## A plan you shouldn't follow (even if you think you will)

Here is a case where a plan maximises expected utility, you are sure that you are going to follow the plan, and yet the plan tells you to do things that don't maximise expected utility.

Middle Knowledge. In front of you are two doors. If you go through the left door, you come into a room with a single transparent box containing $7. If you go through the right door, you come into a room with two opaque boxes, one black, one white. Your first choice is which door to take. Then you have to choose exactly one box from the room in which you find yourself. A psychologist has figured out which box you would take if found yourself in the room with the two boxes. She has put$10 into the box she thinks you would take, and $0 into the other. Suppose you are confident that you'll choose the left door and take the$7. Suppose also that you don't know what the psychologist knows: which of the two boxes you would have taken if you had gone through the other door. Your evidence clearly wouldn't favour one of the boxes over the other. We may assume that some sub-personal mechanism would have broken the tie and made you reach for one of the boxes. The mechanism may well be deterministic, its outcome sensitive to apparently irrelevant environmental circumstances such as the temperature. The psychologist knows how the mechanism works, and she knows what the relevant circumstances in the room are. That's how she knows what you would do.

Now, given all this, we can evaluate the possible plans. Your plan to first choose the left door and then take the transparent box has expected (and certain) payoff $7. How about the alternative plan to first choose the right door and then take the black box? Well, you don't know what's in the black box. You're 50% sure that it contains$10 and 50% sure that it contains $0. The content of the box is settled. So if you were to go through the door on the right and take the black box, you might get$10 or you might get $0, with equal probability. The expected payoff is$5. Same for taking the white box.

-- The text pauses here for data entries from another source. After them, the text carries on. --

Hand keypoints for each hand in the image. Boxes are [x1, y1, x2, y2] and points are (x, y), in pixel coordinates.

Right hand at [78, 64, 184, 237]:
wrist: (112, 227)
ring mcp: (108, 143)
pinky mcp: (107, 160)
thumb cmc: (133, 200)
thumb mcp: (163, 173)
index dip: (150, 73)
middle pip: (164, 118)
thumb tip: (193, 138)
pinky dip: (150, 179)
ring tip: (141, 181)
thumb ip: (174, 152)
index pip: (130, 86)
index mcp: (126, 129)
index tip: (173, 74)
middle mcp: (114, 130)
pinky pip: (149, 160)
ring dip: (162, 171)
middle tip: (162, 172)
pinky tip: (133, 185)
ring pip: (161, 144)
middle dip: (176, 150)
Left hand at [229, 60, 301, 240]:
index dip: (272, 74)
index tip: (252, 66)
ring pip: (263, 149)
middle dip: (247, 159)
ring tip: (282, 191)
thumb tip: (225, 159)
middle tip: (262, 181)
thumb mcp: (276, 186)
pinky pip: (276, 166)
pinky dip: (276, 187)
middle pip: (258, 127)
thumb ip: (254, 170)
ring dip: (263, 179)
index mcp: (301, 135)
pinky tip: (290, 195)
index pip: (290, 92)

$7 is better than$5. Your plan to choose the left door maximises expected utility (assuming utility = monetary payoff).

But here you are standing in front of the two doors. If you go through the one on the left, you'll get $7. What would happen if instead you went through the door on the right? This is not a question we have considered. We've only looked at the more specific questions what would happen if you went through the door on the right and took this or that box. If you went through the door on the right, your sub-personal mechanism would select one of the boxes. You don't know which box it would select, but the psychologist knows. She has put$10 into the box it would select. Thus, if you went through the door on the right, you would almost certainly get $10. So the first move in your plan does not maximise expected utility. This is an example of what I called a "bizarre" case in this recent post. It illustrates the failure of the '(DC4)' principle, according to which, if a plan P maximises expected utility conditional on P then each of its acts maximises expected utility conditional on P. It is important to the example that the relevant plan is not a best equilibrium in the decision problem over the plans. I wonder if that is true for all counterexamples to (DC4). An easy way to block any counterexamples of this kind would be to allow for unspecific plans. If we allow for a plan that merely says that you go through the right-hand door, without settling which box to choose, then your plan to go through the left-hand door and take the$7 no longer maximises expected utility.

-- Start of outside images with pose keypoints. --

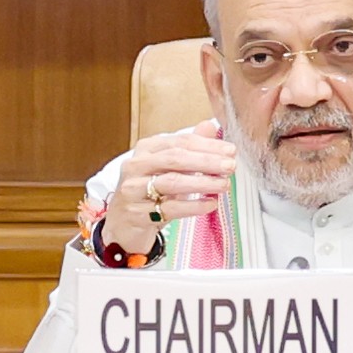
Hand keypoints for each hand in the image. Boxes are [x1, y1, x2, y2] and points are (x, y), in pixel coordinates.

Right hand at [91, 124, 237, 258]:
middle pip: (175, 159)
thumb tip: (209, 127)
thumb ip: (188, 147)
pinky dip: (193, 206)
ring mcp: (133, 190)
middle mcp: (136, 166)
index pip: (180, 142)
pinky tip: (210, 204)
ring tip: (224, 184)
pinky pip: (169, 208)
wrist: (122, 224)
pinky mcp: (137, 213)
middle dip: (206, 161)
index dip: (207, 146)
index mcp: (146, 149)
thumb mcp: (167, 167)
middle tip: (230, 166)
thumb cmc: (147, 192)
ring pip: (172, 182)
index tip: (230, 151)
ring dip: (202, 183)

# on 09 October 2021, 13:42

I think any plan that is part of a Nash equilibrium but not part of a subgame perfect equilibrium will violate DF4. But that’s a different constraint to being thé equilibrium with the highest payout.

The Wikipedia page on subgame perfect equilibrium is good on this. I think the second example is the kind of case that is relevant here, assuming ‘you’ is player 2.

# on 09 October 2021, 17:59

Thanks Brian -- I should have clarified that I'm only looking at plans in single-player games with perfect recall and stable preferences. I don't think the example from the Wikipedia page can be transferred to this setting. But it's a good idea to think about the issue in terms of subgame perfect equilibria.

# on 09 October 2021, 18:10

I'm not sure what it means to call these examples involving predictors 'single-player'. The predictor makes choices, has a utility function (1 for correct predictions, 0 for incorrect), and generally can be modelled as a player. Harper (1985) I think makes this point. In any case, a game is a decision problem where the external world includes other agents, so decision theory should apply there.

So here's one I've been thinking about a bit. (It does crucially involve predictor having a more complicated utility function than 1 for correct prediction, 0 for incorrect.)

Human and predictor (who has all the normal properties of a Newcomb predictor) are playing the following two stage game. At stage 1, predictor will choose to opt-in or opt-out. If predictor opts-out, predictor gets $2, and human gets$1000. If they opt-in, human and predictor simultaneously choose A or B. If they both choose A, both get $3. If they both choose B, both get$1. If they choose differently, they both get \$0.

The optimal equilibrium for human is planning to play B, and have predictor opt-out. But if predictor opts-in (as I think they probably should), the optimal equilibrium is for both to play A. So I think 'choose the optimal equilibrium' violates DF4 in this case. Whether that's bad news for DF4 or for 'choose the optimal equilibrium' is a further problem.

# on 09 October 2021, 19:33

Interesting! This case violates my restriction that the agent receives no information except through learning about her own acts. If human doesn't find out whether the predictor opted in I think it's not implausible that she ought to choose B.